Nothing Vernon could summon would deliver him. Massed, maddened, cartwheeling women—some of molten pewter and fifty feet tall, others indigo and no bigger than fountain pens—hollered at him from the four corners of the universe. No help. He gathered all the innocents and subjected them to atrocities of unimaginable proportions, committing a million murders enriched with infamous tortures. He still drew a blank. Vernon, all neutronium, a supernova, a black sun, consumed the Earth and her sisters in his dying fire, bullocking through the cosmos, ejaculating the Milky Way. That didn’t work either. He was obliged to fake orgasms with his wife (rather skillfully, it seemed: she didn’t say anything about it). His testicles developed a mighty migraine, whose slow throbs all day timed his heartbeat with mounting frequency and power, until at night Vernon’s face was a sweating parcel of lard and his hands shimmered deliriously as he juggled the aspirins to his lips.
Then the ultimate catastrophe occurred. Paradoxically, it was heralded by a single, joyous, uncovenanted climax—again out of the blue, on a bus, one lunchtime. Throughout the afternoon at the office Vernon chuckled and gloated, convinced that finally all his troubles were at an end. It wasn’t so. After a week of ceaseless experiment and scrutiny Vernon had to face the truth. The thing was dead. He was impotent.
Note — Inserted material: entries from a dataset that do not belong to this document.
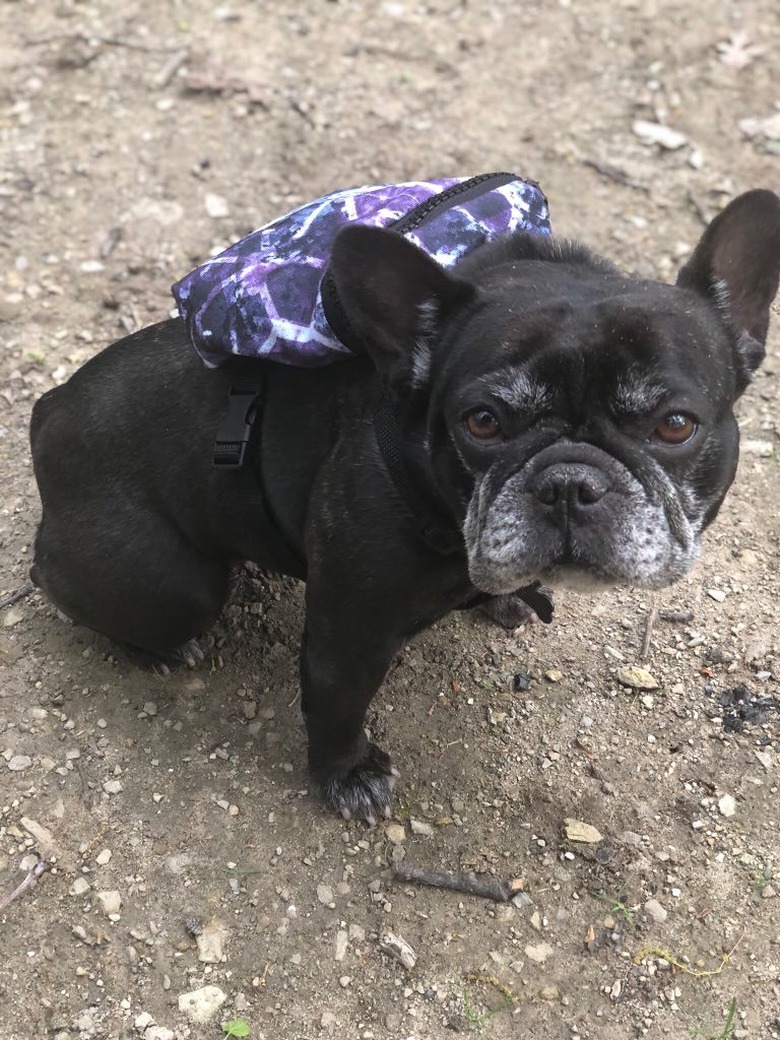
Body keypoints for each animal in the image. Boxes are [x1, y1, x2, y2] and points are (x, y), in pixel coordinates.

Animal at [28, 185, 780, 819]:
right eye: (482, 421)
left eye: (675, 425)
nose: (570, 482)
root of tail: (48, 408)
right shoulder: (348, 634)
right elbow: (337, 707)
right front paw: (348, 775)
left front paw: (507, 597)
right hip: (174, 585)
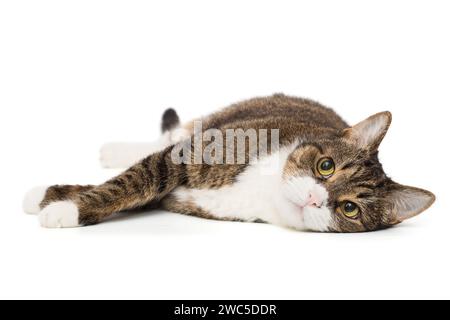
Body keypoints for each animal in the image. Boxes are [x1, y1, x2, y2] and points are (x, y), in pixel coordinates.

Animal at [22, 94, 434, 231]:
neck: (265, 189)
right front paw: (47, 198)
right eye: (326, 167)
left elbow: (134, 189)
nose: (315, 198)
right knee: (171, 135)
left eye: (349, 209)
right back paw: (114, 150)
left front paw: (63, 205)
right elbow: (132, 180)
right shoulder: (189, 156)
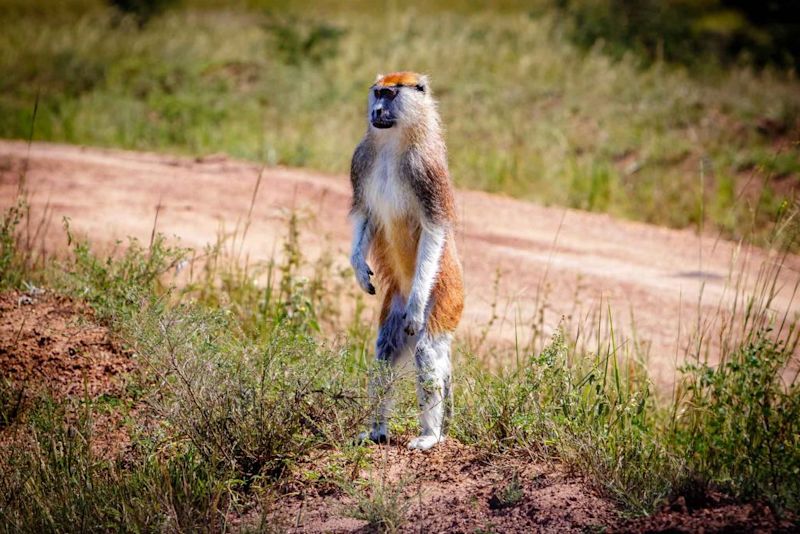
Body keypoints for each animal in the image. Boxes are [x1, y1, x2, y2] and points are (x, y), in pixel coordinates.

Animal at [348, 73, 462, 452]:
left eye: (391, 94)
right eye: (378, 92)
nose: (377, 111)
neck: (393, 143)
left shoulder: (426, 171)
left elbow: (434, 230)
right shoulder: (361, 160)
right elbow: (365, 214)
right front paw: (358, 266)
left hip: (447, 301)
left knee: (426, 352)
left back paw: (430, 435)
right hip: (393, 303)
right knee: (385, 351)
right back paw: (376, 431)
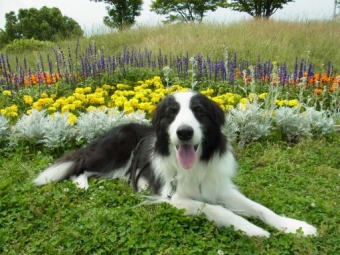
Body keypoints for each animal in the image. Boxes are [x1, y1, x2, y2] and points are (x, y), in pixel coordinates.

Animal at [33, 90, 318, 237]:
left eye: (199, 111)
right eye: (172, 113)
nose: (184, 133)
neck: (194, 167)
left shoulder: (218, 187)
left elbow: (260, 208)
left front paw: (294, 225)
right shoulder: (174, 198)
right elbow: (218, 210)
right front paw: (252, 230)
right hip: (111, 155)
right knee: (80, 163)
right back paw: (81, 184)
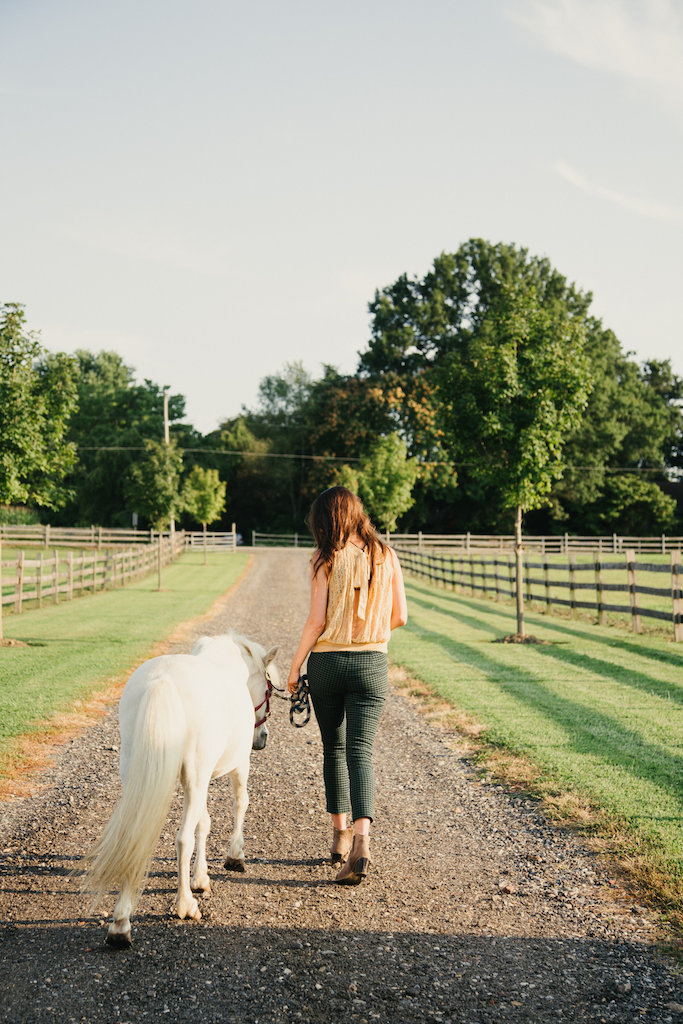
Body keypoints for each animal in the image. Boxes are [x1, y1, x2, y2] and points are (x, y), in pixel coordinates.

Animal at [81, 630, 280, 950]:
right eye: (268, 690)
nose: (261, 739)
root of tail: (161, 681)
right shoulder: (236, 765)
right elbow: (240, 803)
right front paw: (234, 856)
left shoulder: (200, 779)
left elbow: (204, 822)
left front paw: (201, 877)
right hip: (197, 775)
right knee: (182, 839)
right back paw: (185, 906)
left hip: (137, 774)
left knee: (135, 835)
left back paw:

“Oh my God,” he thought, “I always knew something like this would happen to me sometime.” In one sense Vernon accepted the latest reverse with grim stoicism (by now the thought of his old ways filled him with the greatest disgust); in another sense, and with terror, he felt like a man suspended between two states: one is reality, perhaps, the other an unspeakable dream. And then when day comes he awakes with a moan of relief; but reality has gone and the nightmare has replaced it: the nightmare was really there all the time. Vernon looked at the house where they had lived for so long now, the five rooms through which his calm wife moved on her calm tracks, and he saw it all slipping away from him forever, all his peace, all the fever and the safety. And for what, for what?